%%

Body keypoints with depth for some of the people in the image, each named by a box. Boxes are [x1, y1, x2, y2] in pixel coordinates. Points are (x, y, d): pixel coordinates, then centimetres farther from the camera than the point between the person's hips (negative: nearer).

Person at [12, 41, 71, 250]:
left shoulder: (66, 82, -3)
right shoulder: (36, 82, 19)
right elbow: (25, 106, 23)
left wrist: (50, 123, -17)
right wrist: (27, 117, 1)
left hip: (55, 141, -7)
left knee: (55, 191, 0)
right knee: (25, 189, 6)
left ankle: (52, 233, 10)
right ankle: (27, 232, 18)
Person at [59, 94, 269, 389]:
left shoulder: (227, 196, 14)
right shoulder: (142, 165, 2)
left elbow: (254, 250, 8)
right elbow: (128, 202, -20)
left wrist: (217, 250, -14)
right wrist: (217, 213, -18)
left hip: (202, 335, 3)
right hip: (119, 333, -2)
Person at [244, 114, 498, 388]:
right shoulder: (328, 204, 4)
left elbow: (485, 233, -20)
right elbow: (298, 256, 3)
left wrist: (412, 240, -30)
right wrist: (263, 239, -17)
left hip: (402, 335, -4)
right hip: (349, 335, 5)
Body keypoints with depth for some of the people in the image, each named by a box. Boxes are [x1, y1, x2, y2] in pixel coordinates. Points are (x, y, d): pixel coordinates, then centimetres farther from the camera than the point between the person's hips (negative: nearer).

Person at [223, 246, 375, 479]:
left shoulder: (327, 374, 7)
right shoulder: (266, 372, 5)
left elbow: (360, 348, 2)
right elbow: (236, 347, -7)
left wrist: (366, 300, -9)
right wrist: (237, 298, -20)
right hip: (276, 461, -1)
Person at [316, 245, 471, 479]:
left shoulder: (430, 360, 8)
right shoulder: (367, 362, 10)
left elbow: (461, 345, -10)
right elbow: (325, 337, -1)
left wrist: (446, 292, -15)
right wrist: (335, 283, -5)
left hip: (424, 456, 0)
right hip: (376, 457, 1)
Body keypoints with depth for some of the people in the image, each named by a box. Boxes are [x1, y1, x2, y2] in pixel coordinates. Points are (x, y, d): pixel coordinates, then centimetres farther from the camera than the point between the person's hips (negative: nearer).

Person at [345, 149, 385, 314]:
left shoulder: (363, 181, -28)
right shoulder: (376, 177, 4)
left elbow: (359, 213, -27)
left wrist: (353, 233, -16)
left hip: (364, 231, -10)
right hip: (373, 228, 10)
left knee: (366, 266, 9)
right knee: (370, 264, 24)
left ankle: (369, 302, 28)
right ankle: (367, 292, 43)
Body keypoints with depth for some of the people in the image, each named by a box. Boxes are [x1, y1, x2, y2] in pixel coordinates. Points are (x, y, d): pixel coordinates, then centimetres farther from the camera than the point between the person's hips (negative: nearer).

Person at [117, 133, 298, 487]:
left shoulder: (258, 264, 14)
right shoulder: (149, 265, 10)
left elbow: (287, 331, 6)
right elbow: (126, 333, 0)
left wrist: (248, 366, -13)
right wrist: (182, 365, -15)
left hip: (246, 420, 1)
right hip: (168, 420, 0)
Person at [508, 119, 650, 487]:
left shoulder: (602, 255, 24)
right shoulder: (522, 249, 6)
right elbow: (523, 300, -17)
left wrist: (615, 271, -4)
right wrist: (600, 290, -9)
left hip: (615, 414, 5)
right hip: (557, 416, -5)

%%

Copy the records word for word, starting at the line that contains "left hip: (55, 141, -7)" and ending at the line that contains "right shoulder: (149, 265, 10)", both lines included.

left hip: (55, 141, -7)
left knee: (55, 191, 0)
right knee: (25, 189, 6)
left ankle: (52, 233, 10)
right ankle: (27, 232, 18)
Person at [59, 94, 269, 389]:
left shoulder: (227, 196, 14)
right shoulder: (142, 165, 2)
left elbow: (254, 250, 8)
right elbow: (128, 202, -20)
left wrist: (217, 250, -14)
right wrist: (217, 213, -18)
left hip: (202, 335, 3)
right hip: (119, 333, -2)
Person at [244, 114, 498, 388]:
right shoulder: (328, 204, 4)
left elbow: (485, 233, -20)
right elbow: (298, 256, 3)
left wrist: (412, 240, -30)
right wrist: (263, 239, -17)
left hip: (402, 335, -4)
right hip: (349, 335, 5)
Body keypoints with depth for some of the people in the image, each named by a box. Boxes are [x1, y1, x2, y2] in pixel coordinates. Points are (x, y, d): pixel coordinates, then centimetres farther from the camera than the point between the person's hips (negative: nearer).

Person at [223, 246, 375, 479]:
left shoulder: (327, 374, 7)
right shoulder: (266, 372, 5)
left elbow: (360, 348, 2)
right elbow: (236, 347, -7)
left wrist: (366, 300, -9)
right wrist: (237, 298, -20)
right hip: (276, 461, -1)
Person at [316, 245, 471, 479]:
left shoulder: (430, 360, 8)
right shoulder: (367, 362, 10)
left elbow: (461, 345, -10)
right elbow: (325, 337, -1)
left wrist: (446, 292, -15)
right wrist: (335, 283, -5)
left hip: (424, 456, 0)
right hip: (376, 457, 1)
Body keypoints with depth for some of the people in the image, each named by a box. Boxes are [x1, y1, x2, y2] in pixel coordinates. Points are (x, y, d): pixel coordinates, then centimetres farther from the camera than the point between the person's hips (negative: nearer).

Person at [345, 149, 385, 314]:
left shoulder: (363, 181, -28)
right shoulder: (376, 177, 4)
left elbow: (359, 213, -27)
left wrist: (353, 233, -16)
left hip: (364, 231, -10)
right hip: (373, 228, 10)
left knee: (366, 266, 9)
right knee: (370, 264, 24)
left ankle: (369, 302, 28)
right ankle: (367, 292, 43)
Body keypoints with depth for some of the people in the image, each named by a box. Boxes are [x1, y1, x2, y2] in pixel coordinates. Points are (x, y, d): pixel coordinates, then centimetres farther from the camera than the point between the person's hips (negative: nearer).

Person at [117, 133, 298, 487]:
left shoulder: (258, 264, 14)
right shoulder: (149, 265, 10)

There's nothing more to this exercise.